__WORK ITEM 1__: List every one of the "Jane-isms" that the crossword answer notes give as examples.
__WORK ITEM 2__: In the crossword answer notes, switch "Hollywood" to "Tinseltown" and write out the passage starting with "Today’s Wiki-est, Amazonian" and going on through "use bad language.".
__WORK ITEM 3__: Resume the crossword answer notes with new text that follows on from their final sentence.

__PASSAGE TO READ__:
-*-*-

ANSWERS I MISSED: 2 … I CHING (I, Thing!!!), RUCHED (ruthed)

Today’s Wiki-est, Amazonian Googlies
Across

1. Ameche’s “Moon Over Miami” co-star, 1941 : GRABLE
The actress Betty Grable was the biggest earner for 20th Century-Fox in 1943, and in 1947 was the highest-paid entertainer in the whole country. It was said that Grable had the most beautiful legs in Hollywood. A famous photograph of her in a bathing suit made her the most popular pin-up girl of WWII.

The veteran actor Don Ameche was such a gentleman. He starred in the fun movie “Trading Places” in 1983, and was required to use the “f-word” in the script. According to co-star Jamie Lee Curtis, Ameche went around the set before the scene was shot, and apologized in advance to everyone for having to use bad language.

“Moon Over Miami” is a 1941 film starring Betty Grable as a woman who travels to Miami on a mission to find a rich man to marry. Much of the film is devoted to male leads Don Ameche and Robert Cummings vying over the affections of the Gable character.

7. Hit radio comedy about a bridge-playing couple : EASY ACES
“Easy Aces” is a radio comedy show that ran from 1930 until 1945. The show’s writer was Goodman Ace, who also starred with his real-life wife Jane Ace. Jane played a great character who had some memorable ditsy lines in “Easy Aces”, many of them improvised. The lines were so well received that they earned the moniker “Jane-isms”. Examples are:

– I am his awfully-wedded wife
– I’m completely uninhabited
– I look like the wrath of grapes!
– He shot out of here like a bat out a belfry
– I’m sitting on pins and cushions
– I don’t drink, I’m a totalitarian

17. Source of the quote “Change is certain” : I CHING
The “I Ching” is an ancient Chinese text dating back to the 2nd millennium BC. The text deals with aspects of cosmology and divination, and perhaps served as a guide for making predictions of the future. The statements in the “I Ching” consist of 64 hexagrams, sets of six lines composed in horizontal stacks.

18. Hurly-burly : BROUHAHA
“Brouhaha”, meaning “ado, stir”, was a French word that back in the 1550s meant “the cry of the devil disguised as clergy” . Wow!

19. Red cabbage juice, in chemistry class : PH INDICATOR
As we all recall from chemistry class, a pH of 7 is considered neutral. Anything less than 7 is an acid, and anything above 7 is a base.

Red cabbage grows with leaves of varying color, depending on the pH of the soil. In acidic soils, the leaves are red, and in alkaline soils are purple. In neutral soils, the leaves are green-yellow in color. As a result, the juice of red cabbage can be used as a pH indicator, one that turns red in acid and green/yellow in basic solutions.

22. Where “Desperately Seeking Susan” appears in the film of that name : PERSONAL AD
“Desperately Seeking Susan” is a 1985 movie starring Rosanna Arquette and Madonna. The film’s title refers to personal ads taken out by a man who desperately wants to meet Susan, the character played by Madonna.

-*-*-

__STUDY MATERIAL__:
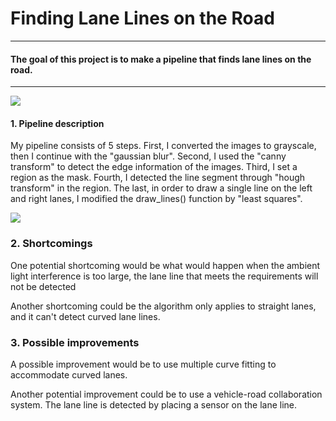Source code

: # **Finding Lane Lines on the Road** 

---

#### The goal of this project is to make a pipeline that finds lane lines on the road. 

----------
![](https://i.imgur.com/HFS7vP0.jpg)

#### 1. Pipeline description
My pipeline consists of 5 steps.  First, I converted the images to grayscale, then I  continue with the "gaussian blur".  Second, I used the "canny transform" to detect the edge information of the images.  Third, I set a region as the mask.  Fourth, I detected the line segment through "hough transform" in the region.  The last, in order to draw a single line on the left and right lanes, I modified the draw_lines() function by "least squares".

![](https://i.imgur.com/1GReawP.jpg)

### 2. Shortcomings

One potential shortcoming would be what would happen when the ambient light interference is too large, the lane line that meets the requirements will not be detected

Another shortcoming could be the algorithm only applies to straight lanes, and it can't detect curved lane lines.

### 3.  Possible improvements

A possible improvement would be to use multiple curve fitting to accommodate curved lanes.

Another potential improvement could be to use a vehicle-road collaboration system. The lane line is detected by placing a sensor on the lane line.
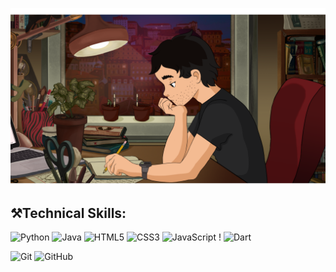 
![Header](header.png?raw=true "Header")



<h2> ⚒️Technical Skills: </h2>

![Python](https://img.shields.io/badge/python-3670A0?style=for-the-badge&logo=python&logoColor=ffdd54) <!-- break -->![Java](https://img.shields.io/badge/java-%23ED8B00.svg?style=for-the-badge&logo=java&logoColor=white) <!-- break -->![HTML5](https://img.shields.io/badge/html5-%23E34F26.svg?style=for-the-badge&logo=html5&logoColor=white) <!-- break -->![CSS3](https://img.shields.io/badge/css3-%231572B6.svg?style=for-the-badge&logo=css3&logoColor=white)<!-- break --> ![JavaScript](https://img.shields.io/badge/javascript-%23323330.svg?style=for-the-badge&logo=javascript&logoColor=%23F7DF1E) !<!-- break --> ![Dart](https://img.shields.io/badge/dart-%230175C2.svg?style=for-the-badge&logo=dart&logoColor=white)


![Git](https://img.shields.io/badge/git-%23F05033.svg?style=for-the-badge&logo=git&logoColor=white) 
![GitHub](https://img.shields.io/badge/github-%23121011.svg?style=for-the-badge&logo=github&logoColor=white)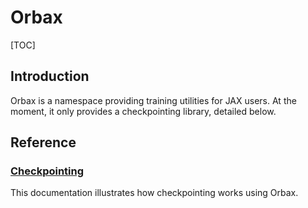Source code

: # Orbax


[TOC]

## Introduction

Orbax is a namespace providing training utilities for JAX users. At the moment, it
only provides a checkpointing library, detailed below.


## Reference

### [Checkpointing](checkpoint.md)

This documentation illustrates how checkpointing works using Orbax.

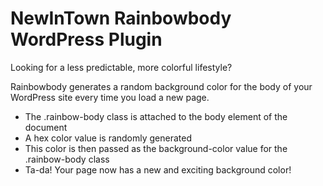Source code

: # NewInTown Rainbowbody WordPress Plugin

Looking for a less predictable, more colorful lifestyle?

Rainbowbody generates a random background color for the body of your WordPress site every time you load a new page.

* The .rainbow-body class is attached to the body element of the document
* A hex color value is randomly generated
* This color is then passed as the background-color value for the .rainbow-body class
* Ta-da! Your page now has a new and exciting background color!
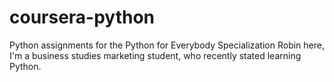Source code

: # coursera-python
Python assignments for the Python for Everybody Specialization
Robin here, I'm a business studies marketing student, who recently stated learning Python.
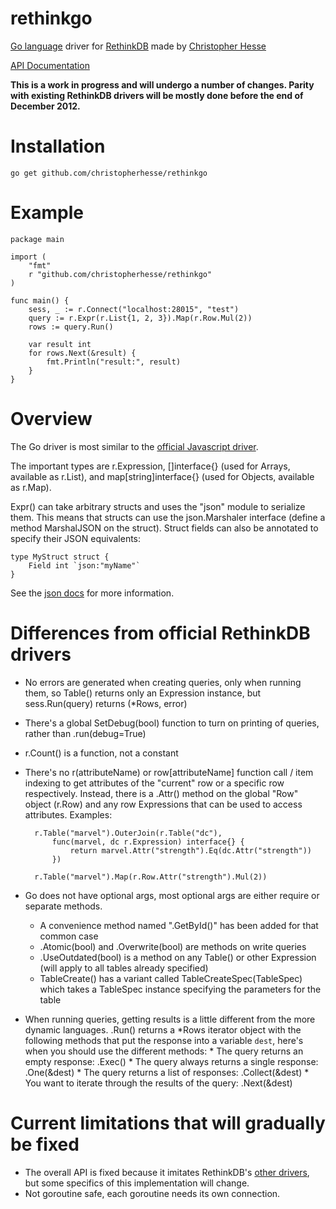 rethinkgo
=========

[Go language](http://golang.org/) driver for [RethinkDB](http://www.rethinkdb.com/) made by [Christopher Hesse](http://www.christopherhesse.com/)

[API Documentation](http://godoc.org/github.com/christopherhesse/rethinkgo)

****This is a work in progress and will undergo a number of changes.  Parity with existing RethinkDB drivers will be mostly done before the end of December 2012.****

Installation
============

    go get github.com/christopherhesse/rethinkgo

Example
===================

    package main

    import (
        "fmt"
        r "github.com/christopherhesse/rethinkgo"
    )

    func main() {
        sess, _ := r.Connect("localhost:28015", "test")
        query := r.Expr(r.List{1, 2, 3}).Map(r.Row.Mul(2))
        rows := query.Run()

        var result int
        for rows.Next(&result) {
            fmt.Println("result:", result)
        }
    }


Overview
========

The Go driver is most similar to the [official Javascript driver](http://www.rethinkdb.com/api/#js).

The important types are r.Expression, []interface{} (used for Arrays, available as r.List), and map[string]interface{} (used for Objects, available as r.Map).

Expr() can take arbitrary structs and uses the "json" module to serialize them.  This means that structs can use the json.Marshaler interface (define a method MarshalJSON on the struct).  Struct fields can also be annotated to specify their JSON equivalents:

    type MyStruct struct {
        Field int `json:"myName"`
    }

See the [json docs](http://golang.org/pkg/encoding/json/) for more information.


Differences from official RethinkDB drivers
===========================================

* No errors are generated when creating queries, only when running them, so Table() returns only an Expression instance, but sess.Run(query) returns (*Rows, error)
* There's a global SetDebug(bool) function to turn on printing of queries, rather than .run(debug=True)
* r.Count() is a function, not a constant
* There's no r(attributeName) or row[attributeName] function call / item indexing to get attributes of the "current" row or a specific row respectively.  Instead, there is a .Attr() method on the global "Row" object (r.Row) and any row Expressions that can be used to access attributes.  Examples:

        r.Table("marvel").OuterJoin(r.Table("dc"),
            func(marvel, dc r.Expression) interface{} {
                return marvel.Attr("strength").Eq(dc.Attr("strength"))
            })

        r.Table("marvel").Map(r.Row.Attr("strength").Mul(2))

* Go does not have optional args, most optional args are either require or separate methods.
    * A convenience method named ".GetById()" has been added for that common case
    * .Atomic(bool) and .Overwrite(bool) are methods on write queries
    * .UseOutdated(bool) is a method on any Table() or other Expression (will apply to all tables already specified)
    * TableCreate() has a variant called TableCreateSpec(TableSpec) which takes a TableSpec instance specifying the parameters for the table
* When running queries, getting results is a little different from the more dynamic languages.  .Run() returns a *Rows iterator object with the following methods that put the response into a variable `dest`, here's when you should use the different methods:
        * The query returns an empty response: .Exec()
        * The query always returns a single response: .One(&dest)
        * The query returns a list of responses: .Collect(&dest)
        * You want to iterate through the results of the query: .Next(&dest)

Current limitations that will gradually be fixed
================================================

* The overall API is fixed because it imitates RethinkDB's [other drivers](http://www.rethinkdb.com/api/), but some specifics of this implementation will change.
* Not goroutine safe, each goroutine needs its own connection.
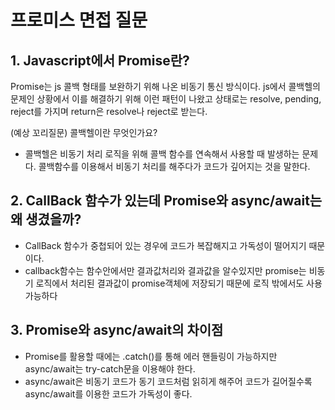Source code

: # 프로미스 면접 질문

## 1. Javascript에서 Promise란?

Promise는 js 콜백 형태를 보완하기 위해 나온 비동기 통신 방식이다. js에서 콜백헬의 문제인 상황에서 이를 해결하기 위해 이런 패턴이 나왔고 상태로는 resolve, pending, reject를 가지며 return은 resolve나 reject로 받는다.

(예상 꼬리질문) 콜백헬이란 무엇인가요?

- 콜백헬은 비동기 처리 로직을 위해 콜백 함수를 연속해서 사용할 때 발생하는 문제다. 콜백함수를 이용해서 비동기 처리를 해주다가 코드가 깊어지는 것을 말한다.

## 2. CallBack 함수가 있는데 Promise와 async/await는 왜 생겼을까?

- CallBack 함수가 중첩되어 있는 경우에 코드가 복잡해지고 가독성이 떨어지기 때문이다.
- callback함수는 함수안에서만 결과값처리와 결과값을 알수있지만 promise는 비동기 로직에서 처리된 결과값이 promise객체에 저장되기 때문에 로직 밖에서도 사용 가능하다

## 3. Promise와 async/await의 차이점

- Promise를 활용할 때에는 .catch()를 통해 에러 핸들링이 가능하지만 async/await는 try-catch문을 이용해야 한다.
- async/await은 비동기 코드가 동기 코드처럼 읽히게 해주어 코드가 길어질수록 async/await를 이용한 코드가 가독성이 좋다.
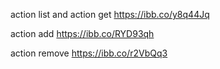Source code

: action list and action get   https://ibb.co/y8q44Jq

action add                   https://ibb.co/RYD93qh

action remove                https://ibb.co/r2VbQq3
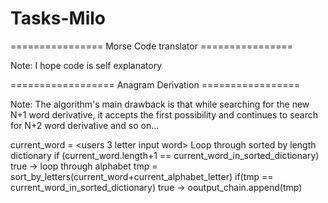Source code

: # Tasks-Milo

================ Morse Code translator ================

Note:
I hope code is self explanatory

================== Anagram Derivation =================

Note:
The algorithm's main drawback is that while searching for the new N+1 word derivative, it accepts the first possibility and continues to search for N+2 word derivative and so on...

current_word = <users 3 letter input word>
Loop through sorted by length dictionary
if (current_word.length+1 == current_word_in_sorted_dictionary)
      true -> loop through alphabet
              tmp = sort_by_letters(current_word+current_alphabet_letter)
              if(tmp == current_word_in_sorted_dictionary)
                     true -> ooutput_chain.append(tmp)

-*-*-

__WRITTEN ANSWER 1__:
– I am his awfully-wedded wife
– I'm completely uninhabited
– I look like the wrath of grapes!
– He shot out of here like a bat out a belfry
– I'm sitting on pins and cushions
– I don't drink, I'm a totalitarian

__WRITTEN ANSWER 2__:
Today’s Wiki-est, Amazonian Googlies
Across

1. Ameche’s “Moon Over Miami” co-star, 1941 : GRABLE
The actress Betty Grable was the biggest earner for 20th Century-Fox in 1943, and in 1947 was the highest-paid entertainer in the whole country. It was said that Grable had the most beautiful legs in Tinseltown. A famous photograph of her in a bathing suit made her the most popular pin-up girl of WWII.

The veteran actor Don Ameche was such a gentleman. He starred in the fun movie “Trading Places” in 1983, and was required to use the “f-word” in the script. According to co-star Jamie Lee Curtis, Ameche went around the set before the scene was shot, and apologized in advance to everyone for having to use bad language.

__WRITTEN ANSWER 3__:
23. Lee label, for short : GENL
Robert E. Lee is renowned as a southern officer in the Civil War. Lee was a somewhat reluctant participant in the war in that he opposed the secession of his home state of Virginia from the Union. At the beginning of the war, President Lincoln invited Lee to take command of the whole Union Army but he declined, choosing instead to stay loyal to his home state. During the Civil War, Lee’s men referred to him affectionately as “Marse Robert”, with “marse” being slang for “master”.

24. The U.S. Open is played on it: Abbr. : EDT
Eastern Daylight Time (EDT)

The US Open is one of the oldest tennis championships in the world, having started out as the US National Championship in 1881. Today, the US Open is the last major tournament in the Grand Slam annual series, following the Australian Open, the French Open and Wimbledon.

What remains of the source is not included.